TASK GOAL.
Copy out the lines of the rows below word for word, from the line containing "genus: Persicaria" through the line containing "genus: Egretta", both included.

— start of DATA EXTRACT —

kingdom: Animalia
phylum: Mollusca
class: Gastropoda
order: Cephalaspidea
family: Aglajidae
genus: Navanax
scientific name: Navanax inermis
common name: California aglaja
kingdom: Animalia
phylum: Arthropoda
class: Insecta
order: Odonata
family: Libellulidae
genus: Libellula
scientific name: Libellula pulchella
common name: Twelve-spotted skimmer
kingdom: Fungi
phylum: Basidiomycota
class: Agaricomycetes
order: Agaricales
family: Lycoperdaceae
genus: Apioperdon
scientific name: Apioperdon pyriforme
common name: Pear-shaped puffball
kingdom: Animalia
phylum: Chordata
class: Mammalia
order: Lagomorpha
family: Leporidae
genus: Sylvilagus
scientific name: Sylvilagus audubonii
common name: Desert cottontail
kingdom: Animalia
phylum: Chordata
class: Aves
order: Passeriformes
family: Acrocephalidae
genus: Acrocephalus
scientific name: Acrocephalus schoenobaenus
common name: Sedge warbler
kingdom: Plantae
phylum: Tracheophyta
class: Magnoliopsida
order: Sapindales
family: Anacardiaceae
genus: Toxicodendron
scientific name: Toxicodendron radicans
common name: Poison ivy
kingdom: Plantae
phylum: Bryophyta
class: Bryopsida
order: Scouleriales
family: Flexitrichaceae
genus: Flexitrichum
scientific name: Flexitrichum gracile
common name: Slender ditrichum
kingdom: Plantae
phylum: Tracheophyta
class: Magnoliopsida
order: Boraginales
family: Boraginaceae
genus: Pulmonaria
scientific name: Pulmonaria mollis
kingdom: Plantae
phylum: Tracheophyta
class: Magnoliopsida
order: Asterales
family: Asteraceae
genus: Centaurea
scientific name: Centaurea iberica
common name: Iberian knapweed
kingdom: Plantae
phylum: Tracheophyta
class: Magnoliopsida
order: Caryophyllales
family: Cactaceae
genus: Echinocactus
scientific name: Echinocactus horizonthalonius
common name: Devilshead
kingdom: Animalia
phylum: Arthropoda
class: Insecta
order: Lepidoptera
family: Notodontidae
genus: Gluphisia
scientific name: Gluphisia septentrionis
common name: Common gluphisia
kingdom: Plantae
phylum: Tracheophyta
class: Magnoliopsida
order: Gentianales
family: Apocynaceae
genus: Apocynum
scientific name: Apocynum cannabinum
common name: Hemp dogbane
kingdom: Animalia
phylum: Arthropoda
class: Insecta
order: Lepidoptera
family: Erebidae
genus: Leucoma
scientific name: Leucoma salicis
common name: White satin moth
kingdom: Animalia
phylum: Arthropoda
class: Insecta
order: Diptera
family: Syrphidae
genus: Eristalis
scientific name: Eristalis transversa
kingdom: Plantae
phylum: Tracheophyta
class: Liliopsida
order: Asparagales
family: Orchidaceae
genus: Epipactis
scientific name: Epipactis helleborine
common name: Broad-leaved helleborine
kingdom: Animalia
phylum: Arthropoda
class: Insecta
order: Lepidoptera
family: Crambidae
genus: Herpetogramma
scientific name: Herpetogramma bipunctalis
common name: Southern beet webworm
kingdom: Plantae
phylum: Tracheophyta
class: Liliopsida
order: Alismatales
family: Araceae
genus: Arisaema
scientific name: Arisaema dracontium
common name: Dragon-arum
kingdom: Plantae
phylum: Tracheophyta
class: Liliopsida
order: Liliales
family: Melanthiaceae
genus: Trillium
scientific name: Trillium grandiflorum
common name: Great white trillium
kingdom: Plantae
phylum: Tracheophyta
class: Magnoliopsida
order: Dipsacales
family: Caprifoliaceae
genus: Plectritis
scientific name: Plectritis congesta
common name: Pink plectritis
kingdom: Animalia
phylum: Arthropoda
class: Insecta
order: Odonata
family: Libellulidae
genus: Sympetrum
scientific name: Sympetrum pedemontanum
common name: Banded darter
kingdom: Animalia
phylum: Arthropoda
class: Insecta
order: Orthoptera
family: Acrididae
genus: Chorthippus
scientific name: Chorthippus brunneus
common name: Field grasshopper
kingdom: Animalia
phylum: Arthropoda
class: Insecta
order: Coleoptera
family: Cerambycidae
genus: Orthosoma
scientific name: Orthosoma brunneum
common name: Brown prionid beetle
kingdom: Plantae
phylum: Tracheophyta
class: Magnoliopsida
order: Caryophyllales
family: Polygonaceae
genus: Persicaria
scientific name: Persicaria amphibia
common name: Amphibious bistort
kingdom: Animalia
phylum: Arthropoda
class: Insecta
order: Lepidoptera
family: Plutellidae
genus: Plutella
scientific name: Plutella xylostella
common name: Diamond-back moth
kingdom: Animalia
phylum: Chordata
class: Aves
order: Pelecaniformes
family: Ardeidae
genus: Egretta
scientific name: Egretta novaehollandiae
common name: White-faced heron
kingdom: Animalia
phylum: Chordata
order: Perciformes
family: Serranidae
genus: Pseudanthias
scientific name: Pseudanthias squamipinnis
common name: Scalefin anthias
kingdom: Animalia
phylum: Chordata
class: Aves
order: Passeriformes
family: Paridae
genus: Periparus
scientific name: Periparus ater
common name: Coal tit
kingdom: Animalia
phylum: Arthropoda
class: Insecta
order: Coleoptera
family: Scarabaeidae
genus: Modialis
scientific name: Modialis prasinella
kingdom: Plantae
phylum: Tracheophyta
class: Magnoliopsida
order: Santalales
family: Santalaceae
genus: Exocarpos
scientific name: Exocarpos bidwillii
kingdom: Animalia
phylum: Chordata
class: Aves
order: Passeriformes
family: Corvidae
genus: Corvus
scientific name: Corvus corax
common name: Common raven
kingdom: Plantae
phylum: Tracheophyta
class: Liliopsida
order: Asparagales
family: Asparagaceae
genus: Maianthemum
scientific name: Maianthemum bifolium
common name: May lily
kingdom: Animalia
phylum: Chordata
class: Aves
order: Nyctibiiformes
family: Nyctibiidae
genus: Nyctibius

— end of DATA EXTRACT —

REPLY TO THE TASK.
genus: Persicaria
scientific name: Persicaria amphibia
common name: Amphibious bistort
kingdom: Animalia
phylum: Arthropoda
class: Insecta
order: Lepidoptera
family: Plutellidae
genus: Plutella
scientific name: Plutella xylostella
common name: Diamond-back moth
kingdom: Animalia
phylum: Chordata
class: Aves
order: Pelecaniformes
family: Ardeidae
genus: Egretta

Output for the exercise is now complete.